Text excerpt:
=== Begin Enclosure ===

Thanks to Aidan for letting me put my resolution to the test.
At 3:50 PM -0500 03/14/02, Aidan Grey wrote:
>  Follows is a discussion of phonological patterns in Adain (formerly known
>as Sephas). And in case you wonder, no, it is not an anagram of my name! It
>derives from _adan_ 'people' and the adjectival/language suffix -in.
>
>Basic phonology:
You mean "inventory", right?
>Length:
>    vowels (both simple and diphthong) are long or short. The distinction
>is represented orthographically by geminate consonants or clusters
>following a short vowel in stressed syllables. Unstressed syllables are
>always short.
Okay. You realize that this orthographic decision will leave you
without a clear way of representing long consonants (you mention the
possibility of long consonants later on).
>Orthography:
>  Consonants are mostly as above, with the following exceptions: /N/ as n
>(allophonic). /w/ as u. /f/ and /v/ occassionally appear in transliteration
>as ph or bh.

=== End Enclosure ===

Activity: Rewrite the stretch of the phonology discussion from "Okay. You realize" through "consonants later on).", substituting "spelling choice" for "orthographic decision". Use only the phonology discussion as your source.

(Stored items)
=== Begin Enclosure ===

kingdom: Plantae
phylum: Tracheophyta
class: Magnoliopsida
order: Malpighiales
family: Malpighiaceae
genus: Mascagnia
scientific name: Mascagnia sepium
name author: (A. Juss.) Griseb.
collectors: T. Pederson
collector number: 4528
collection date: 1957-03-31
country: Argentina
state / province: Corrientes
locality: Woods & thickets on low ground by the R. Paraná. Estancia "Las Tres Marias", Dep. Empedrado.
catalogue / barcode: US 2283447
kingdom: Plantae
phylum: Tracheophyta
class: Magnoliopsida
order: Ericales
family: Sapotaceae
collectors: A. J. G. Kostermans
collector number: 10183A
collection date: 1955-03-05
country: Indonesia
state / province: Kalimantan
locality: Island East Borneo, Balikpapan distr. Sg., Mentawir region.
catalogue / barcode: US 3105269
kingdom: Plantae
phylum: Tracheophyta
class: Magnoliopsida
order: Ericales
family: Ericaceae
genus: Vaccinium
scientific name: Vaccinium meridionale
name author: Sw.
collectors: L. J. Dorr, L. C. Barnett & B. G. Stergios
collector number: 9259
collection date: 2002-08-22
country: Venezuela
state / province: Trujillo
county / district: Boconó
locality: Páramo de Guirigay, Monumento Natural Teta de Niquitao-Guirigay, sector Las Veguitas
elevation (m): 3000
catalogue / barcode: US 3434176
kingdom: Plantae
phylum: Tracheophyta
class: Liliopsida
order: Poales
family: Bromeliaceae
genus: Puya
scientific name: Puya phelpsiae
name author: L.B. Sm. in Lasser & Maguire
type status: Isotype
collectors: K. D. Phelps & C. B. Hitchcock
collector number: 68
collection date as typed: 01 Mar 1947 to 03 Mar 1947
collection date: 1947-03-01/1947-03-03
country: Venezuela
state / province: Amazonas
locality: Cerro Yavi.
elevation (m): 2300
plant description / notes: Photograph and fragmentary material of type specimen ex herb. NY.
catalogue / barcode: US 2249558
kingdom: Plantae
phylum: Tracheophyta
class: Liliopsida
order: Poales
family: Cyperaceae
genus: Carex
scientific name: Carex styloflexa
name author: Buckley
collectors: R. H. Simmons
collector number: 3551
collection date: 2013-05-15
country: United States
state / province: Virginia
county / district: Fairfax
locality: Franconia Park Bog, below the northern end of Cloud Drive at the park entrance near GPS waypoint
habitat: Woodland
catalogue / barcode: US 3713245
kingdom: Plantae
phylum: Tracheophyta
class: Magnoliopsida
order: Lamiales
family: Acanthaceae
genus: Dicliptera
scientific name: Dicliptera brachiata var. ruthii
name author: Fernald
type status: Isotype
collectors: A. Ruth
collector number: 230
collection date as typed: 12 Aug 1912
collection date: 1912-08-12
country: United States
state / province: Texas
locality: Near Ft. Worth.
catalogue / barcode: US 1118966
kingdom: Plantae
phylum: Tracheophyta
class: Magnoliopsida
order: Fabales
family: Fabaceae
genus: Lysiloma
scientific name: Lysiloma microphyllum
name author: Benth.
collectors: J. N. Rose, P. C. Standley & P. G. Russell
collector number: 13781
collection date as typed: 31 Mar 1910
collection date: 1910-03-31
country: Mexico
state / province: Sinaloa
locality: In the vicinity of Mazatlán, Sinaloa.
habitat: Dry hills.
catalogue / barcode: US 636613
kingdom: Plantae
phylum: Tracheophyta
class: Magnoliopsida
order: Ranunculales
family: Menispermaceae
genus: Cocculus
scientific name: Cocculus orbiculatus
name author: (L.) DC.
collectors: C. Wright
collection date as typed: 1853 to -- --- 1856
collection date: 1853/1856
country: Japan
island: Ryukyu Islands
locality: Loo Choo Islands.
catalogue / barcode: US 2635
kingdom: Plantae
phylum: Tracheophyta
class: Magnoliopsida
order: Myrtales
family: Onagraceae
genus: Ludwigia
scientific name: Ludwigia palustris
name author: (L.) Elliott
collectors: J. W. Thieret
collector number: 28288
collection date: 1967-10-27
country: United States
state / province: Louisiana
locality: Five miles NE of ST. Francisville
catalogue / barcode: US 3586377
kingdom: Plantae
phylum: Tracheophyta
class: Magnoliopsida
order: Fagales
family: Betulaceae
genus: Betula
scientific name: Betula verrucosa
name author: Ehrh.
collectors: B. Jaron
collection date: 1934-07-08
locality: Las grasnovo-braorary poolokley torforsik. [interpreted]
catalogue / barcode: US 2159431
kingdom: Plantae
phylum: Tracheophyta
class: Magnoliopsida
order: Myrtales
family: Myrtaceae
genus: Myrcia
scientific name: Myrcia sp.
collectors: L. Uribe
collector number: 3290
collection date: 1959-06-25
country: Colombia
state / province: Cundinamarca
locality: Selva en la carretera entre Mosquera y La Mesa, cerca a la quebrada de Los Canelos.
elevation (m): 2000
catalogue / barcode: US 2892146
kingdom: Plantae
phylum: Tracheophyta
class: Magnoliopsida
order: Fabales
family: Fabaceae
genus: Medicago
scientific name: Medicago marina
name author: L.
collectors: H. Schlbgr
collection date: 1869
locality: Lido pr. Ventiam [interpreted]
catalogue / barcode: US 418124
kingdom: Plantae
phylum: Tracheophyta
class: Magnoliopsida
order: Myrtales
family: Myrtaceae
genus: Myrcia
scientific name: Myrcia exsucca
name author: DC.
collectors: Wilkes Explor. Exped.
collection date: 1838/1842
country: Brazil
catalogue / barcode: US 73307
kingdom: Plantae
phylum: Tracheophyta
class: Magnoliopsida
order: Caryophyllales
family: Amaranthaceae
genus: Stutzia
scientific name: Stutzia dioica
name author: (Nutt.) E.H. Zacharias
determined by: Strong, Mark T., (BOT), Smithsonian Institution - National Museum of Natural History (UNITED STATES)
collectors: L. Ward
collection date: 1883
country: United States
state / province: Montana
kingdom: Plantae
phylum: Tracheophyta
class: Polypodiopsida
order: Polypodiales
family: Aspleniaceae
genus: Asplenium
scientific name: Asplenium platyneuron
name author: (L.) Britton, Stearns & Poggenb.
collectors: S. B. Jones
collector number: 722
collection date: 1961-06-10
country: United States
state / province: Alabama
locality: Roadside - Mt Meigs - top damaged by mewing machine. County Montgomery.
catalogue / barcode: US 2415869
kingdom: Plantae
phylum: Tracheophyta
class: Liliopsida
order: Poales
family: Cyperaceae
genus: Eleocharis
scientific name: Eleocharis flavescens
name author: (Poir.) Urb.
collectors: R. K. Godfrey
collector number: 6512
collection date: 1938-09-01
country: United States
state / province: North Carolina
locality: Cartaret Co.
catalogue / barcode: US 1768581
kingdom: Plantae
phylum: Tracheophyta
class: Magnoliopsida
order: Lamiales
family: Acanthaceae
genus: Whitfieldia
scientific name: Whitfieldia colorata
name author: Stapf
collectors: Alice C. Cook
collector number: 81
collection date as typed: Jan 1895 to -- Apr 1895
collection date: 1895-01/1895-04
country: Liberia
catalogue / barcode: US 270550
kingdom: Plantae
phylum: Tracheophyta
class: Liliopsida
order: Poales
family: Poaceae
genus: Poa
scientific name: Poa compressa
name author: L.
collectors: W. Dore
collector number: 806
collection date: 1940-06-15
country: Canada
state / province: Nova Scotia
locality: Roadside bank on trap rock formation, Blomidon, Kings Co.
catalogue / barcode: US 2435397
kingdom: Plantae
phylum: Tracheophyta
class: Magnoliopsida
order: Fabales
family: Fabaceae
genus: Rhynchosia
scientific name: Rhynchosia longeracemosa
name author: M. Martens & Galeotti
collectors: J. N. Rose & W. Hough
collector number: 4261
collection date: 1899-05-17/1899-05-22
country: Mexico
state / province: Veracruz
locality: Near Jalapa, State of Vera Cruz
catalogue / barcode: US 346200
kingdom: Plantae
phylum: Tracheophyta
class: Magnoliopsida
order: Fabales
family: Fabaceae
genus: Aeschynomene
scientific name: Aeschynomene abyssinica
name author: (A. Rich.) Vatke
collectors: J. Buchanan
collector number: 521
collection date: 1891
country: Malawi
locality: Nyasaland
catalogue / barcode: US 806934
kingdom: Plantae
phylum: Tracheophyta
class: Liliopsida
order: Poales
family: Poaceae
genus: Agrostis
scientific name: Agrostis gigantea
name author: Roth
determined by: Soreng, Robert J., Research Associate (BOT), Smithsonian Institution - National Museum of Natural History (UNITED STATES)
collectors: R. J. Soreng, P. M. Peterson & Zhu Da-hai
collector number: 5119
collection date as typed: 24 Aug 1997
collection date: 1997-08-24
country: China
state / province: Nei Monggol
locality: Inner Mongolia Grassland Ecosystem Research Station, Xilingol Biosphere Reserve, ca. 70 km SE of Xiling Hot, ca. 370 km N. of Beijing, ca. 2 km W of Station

=== End Enclosure ===

Result of this task:
Okay. You realize that this spelling choice will leave you
without a clear way of representing long consonants (you mention the
possibility of long consonants later on).